Finanzpolitisch ist der Koalitionsvertrag weitgehend auf die Erwartung eines baldigen "Wirtschaftswachstums" gebaut, das durch verschiedene Maßnahmen "angestoßen" werden soll. "100.000 Arbeitslose weniger haben eine Entlastungswirkung von etwa zwei Milliarden Euro im Haushalt und den Sozialkassen", verkündete die Kanzlerin. Fragt sich nur, woher die wundersame Reduzierung der Arbeitslosigkeit angesichts zunehmender Firmenzusammenbrüche und angekündigter Massenentlassungen kommen soll. Gelinge dies nicht, werde es "sehr schwierig", räumte Merkel schon mal ein. Es ist nur eine Frage der Zeit, bis die gewaltige Staatsverschuldung auf dem Rücken der Massen abgewälzt werden muss.

Unternehmerverbands-Chef Dieter Hundt (BDA) begrüßte vor allem "den Einstieg in die Entkopplung der Kosten für Gesundheit und Pflege vom Arbeitsverhältnis" und den Verzicht auf gesetzliche Mindestlöhne, monierte aber fehlende "weitergehende Schritte zur Flexibilisierung des Arbeitsrechts". Wachsende Proteste wird neben den Plänen zur Kranken- und Pflegeversicherung sicher auch die nun festgeschriebene Verlängerung der Laufzeit für Atomkraftwerke herausfordern.

Über den Koalitionsvertrag werden heute und morgen noch Sonderparteitage der Regierungsparteien abstimmen, für Montagabend ist die offizielle Unterzeichnung geplant und am Mittwoch soll das neue Kabinett vereidigt werden.

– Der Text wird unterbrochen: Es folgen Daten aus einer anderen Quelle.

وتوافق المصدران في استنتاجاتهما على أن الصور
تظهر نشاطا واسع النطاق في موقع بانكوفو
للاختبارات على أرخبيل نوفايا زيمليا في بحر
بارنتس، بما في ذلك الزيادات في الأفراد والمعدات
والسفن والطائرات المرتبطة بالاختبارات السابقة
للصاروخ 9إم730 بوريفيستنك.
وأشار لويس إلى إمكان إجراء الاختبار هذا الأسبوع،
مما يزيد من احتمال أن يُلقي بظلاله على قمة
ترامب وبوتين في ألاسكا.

SPD-Chef Frank-Walter Steinmeier warf der neuen Regierung scheinheilig vor, "den Menschen ... bittere Wahrheiten vorzuenthalten" und sie über ihre "wahren Pläne" zu täuschen". Die Leute haben aber nicht vergessen, mit welch großartigen wie illusionären Versprechungen die SPD vor den Wahlen über ihre tatsächlichen Pläne hinwegtäuschte. Dass sie ihr dies nach all den Erfahrungen der letzten 11 Jahre nicht mehr abkaufen, war einer der hauptsächlichen Gründe für ihre hohen Wahlverluste.

Die richtige Konsequenz haben unter anderem die bis zu 3.500 Teilnehmer der gestrigen Demonstration gegen die neue Regierung in Berlin gezogen, die ihr dort eine "Begrüßung der besonderen Art" bereiteten (siehe "rf-news"-Bericht). Die Herbstdemonstration war gekennzeichnet von einer neuen Qualität sowohl der bewussten und kompetenten Kampfansage an die neue Regierungspolitik als auch der Breite ihrer Zusammensetzung, neuer Beziehungen und Bündnispartner, die Ergebnis einer jahrelangen Arbeit sind. Damit erweist sich die kämpferische Opposition gut gerüstet für die Auseinandersetzung mit der Merkel/Westerwelle-Regierung.